Detenido pasó cuatro años entre la cárcel de Comendadoras y los campos de concentración franquistas. Sobrevivio a las enfermedades y trabajos forzosos. Finalmente huyó dede el campo de Cuesta Colorada en Marruecos hasta Argelia, entonces colonia francesa.
Josefina Samper contaba que le conoció en Orán un día que citaron a los jovenes comunistas porque habían llegado unos republicanos evadidos de los campos de concentración. Josefina era una joven solidaria que habia ayudado desde muy pequeña a los republicanos huidos al finalizar la guerra y a los que aún luchaban en las guerrillas, esperando una liberacion de los aliados que nunca llegó. Con las mismas ideas se casaron y tuvieron dos hijos. Volvieron a España en 1957 con el proposito de participar en la lucha por las libertades.
Comisones Obreras nacieron en los años 60 en las luchas de las fábricas por conseguir mejores salarios y condiciones de trabajo. En Madrid pasaron de ser espontaneas a una organización semiclandestina que utilizaba al sindicato vertical fascista para organizar su lucha. Tras importantes movilizaciones de trabajadores el gobierno de Franco decide declararlas ilegales y le encarcela.
Marcelino Camacho pasó en este periodo casi 10 años en las carceles de Segovia, Soria y Carabanchel (Madrid). Fue procesado en numerosas ocasiones y el 1001 fue la causa mas conocida nacional e internacional. Tras la muerte del dictador, Francisco Franco, salió en libertad en la madrugada del 1 de diciembre de 1975, aunque despues fue encarcelado otros tres meses por el lider de la derecha Manuel Fraga.
Marcelino fue elegido diputado en las primeras elecciones democráticas. Participó en los debates de la Constitución Española y de las leyes básicas de los trabajadores. En la segunda legislatura dimitió por considerar que no era compatible con su responsabilidad de Secretario General de la Confederacion Sindical de Comisiones Obreras.

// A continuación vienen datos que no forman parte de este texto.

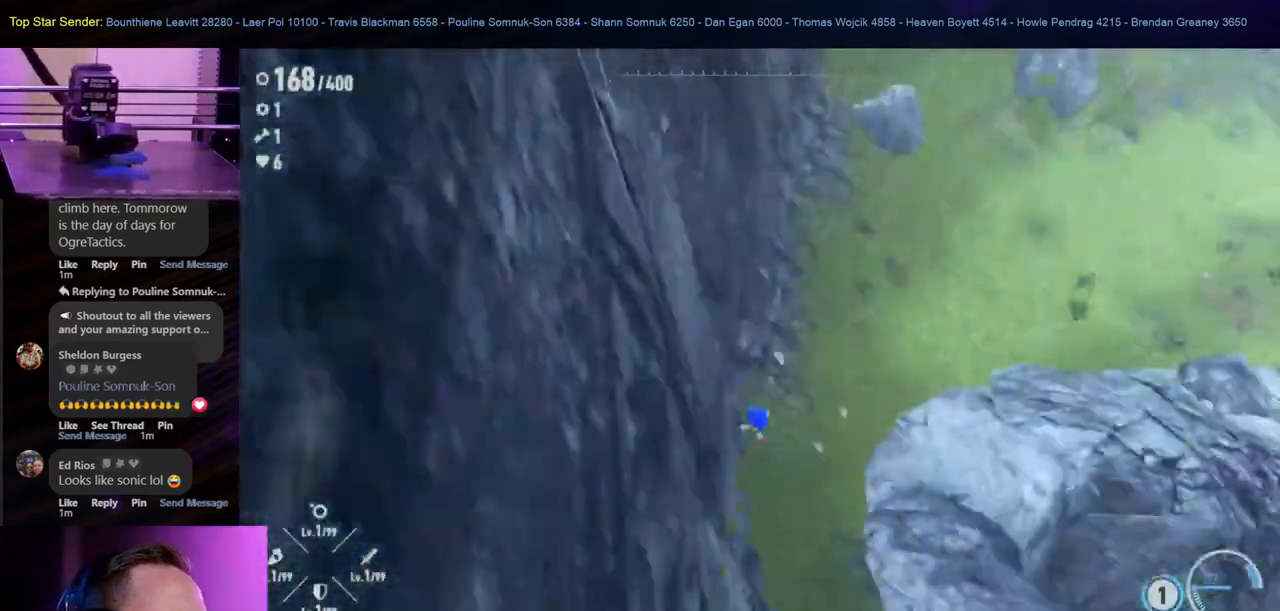
{"buttons": [], "left_stick": "down", "right_stick": "right", "events": [[17, "left_stick", "down"]]}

Marcelino entendía el sindicato como independiente de todos los partidos, unitario, de clase y de caracter sociopolítico, en el que la presión y la negociación eran los instrumentos esenciales. Luchó contra las tendencias sindicales más conservadoras. En el IV Congreso pasó a ser Presidente y en el VI Congreso, en el marco de enormes tensiones internas, no fue reelegido Presidente y pasó a ser un afiliado de base. Participó del llamado sector critico. Alejado de la dirección, sin embargo siguió en la actividad sindical y política. Con los cambios en la dirección de CCOO, el sindicato le homenajeó antes de su muerte en un acercamiento que trató de curar las fracturas internas al tiempo de abandonar posiciones más conservadoras.